Based on these considerations, we propose the following:

  • As with other types of bias, pre-specification of what and how to show experimental findings in the study protocol is an essential protection against bias in the graphical representation of data. However, we realize that this is not always feasible, particularly in exploratory studies. If pre-specification is not feasible, a second-best option is to specify the rules how unit of measure and scaling of y-axis will be determined. If neither is feasible, authors should carefully consider whether their choice of graphical representation may unduly nudge readers to one of several interpretations of the data.

  • Axis scaling should cover the full range of the data. The scale should be biologically or clinically meaningful. The default should be to start at 0 for all ratio variables; while exceptions from this rule can be very adequate (for instance when displaying mammalian body temperature, heart rate, or blood pressure), it is upon authors to explain why axis scaling does not start at 0. For instance, it has been argued that specific y-axis scaling may be appropriate to avoid overlapping in graphics (In and Lee 2017). It should be avoided to emphasize group differences by a short y-axis if the observed differences relative to normal variability of a parameter are small.

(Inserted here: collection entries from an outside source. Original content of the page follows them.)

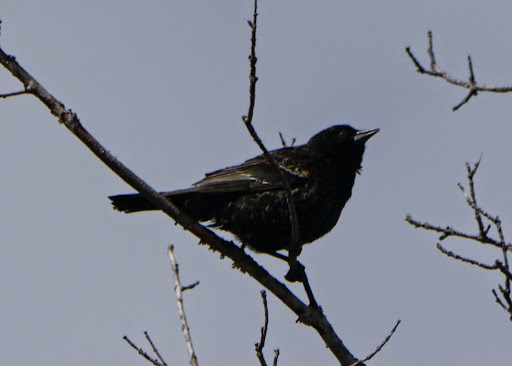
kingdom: Animalia
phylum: Chordata
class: Aves
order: Passeriformes
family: Icteridae
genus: Agelaius
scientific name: Agelaius phoeniceus
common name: Red-winged blackbird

  • Absolute changes describe something different than relative changes (see Fig. 1). Depending on the scientific question at hand, either can be justified but the choice should not be driven by the desirability of the outcome. When in doubt, both should be presented.

  • Finally, within a given article authors should be as consistent as possible in the way they graphically represent the data.

We hope that a more conscientious approach to choice of unit of measure and scale of axes will lead to more transparency in reporting and thereby help to improve reproducibility.